Brückenschlag ins 21. Jahrhundert: Wie Roman Niewodniczanski den Saarweinen zu alter Stärke verholfen hat.

Qualität ist das Stichwort. „Wir sind verdammt zur Exzellenz. Wir müssen großartige Weine produzieren und dabei von Jahr zu Jahr besser werden“, sagt Roman Niewodniczanski und er weiß, dass es künftig noch schwerer werden wird. Denn die wirtschaftlichen Rahmenbedingungen haben sich für Winzer und Landwirte innerhalb kurzer Zeit drastisch verändert. Klimawandel, Inflation, Fachkräftemangel, gestiegener Mindestlohn und hohe Energiekosten, nun auch noch das neue Weingesetz zur Herkunftsbezeichnung, das ab 2025 greift – das sind die Themen, die wie ein Damoklesschwert über allen Winzerbetrieben schweben. „Aber jede Krise ist auch eine Chance“, betont Niewodniczanski in einem Atemzug. Und dass er Krise kann, hat er vor 23 Jahren bewiesen, als er das in Wiltingen ansässige und heruntergewirtschaftete Weingut Van Volxem aufgekauft und in Rekordzeit zu alter Größe gebracht hat. Heute spielt nicht nur sein Wein an der Weltspitze mit, sondern auch die Region Mosel-Saar-Ruwer. Sie hat es neben Burgund, Bordeaux und Rheingau wieder in die Topliga der vier klassischen Weindestinationen geschafft.

● AUFGABE 1: Welches Weingut hat Roman Niewodniczanski laut dem Quellauszug vor 23 Jahren aufgekauft?
Zwischen dem Quellauszug und den Datenzeilen besteht kein inhaltlicher Zusammenhang.

Gespeicherte Dateneinträge
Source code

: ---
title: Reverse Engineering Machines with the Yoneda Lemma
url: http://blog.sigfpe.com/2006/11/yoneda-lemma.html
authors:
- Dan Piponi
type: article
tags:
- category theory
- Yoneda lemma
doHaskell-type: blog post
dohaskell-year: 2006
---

● AUFGABE 2: Tausche in den Datenzeilen „category theory“ gegen „type theory“ aus und gib sie sonst unverändert wieder.

● ANTWORTFELD 1: Das in Wiltingen ansässige Weingut Van Volxem.

● ANTWORTFELD 2:
Source code

: ---
title: Reverse Engineering Machines with the Yoneda Lemma
url: http://blog.sigfpe.com/2006/11/yoneda-lemma.html
authors:
- Dan Piponi
type: article
tags:
- type theory
- Yoneda lemma
doHaskell-type: blog post
dohaskell-year: 2006
---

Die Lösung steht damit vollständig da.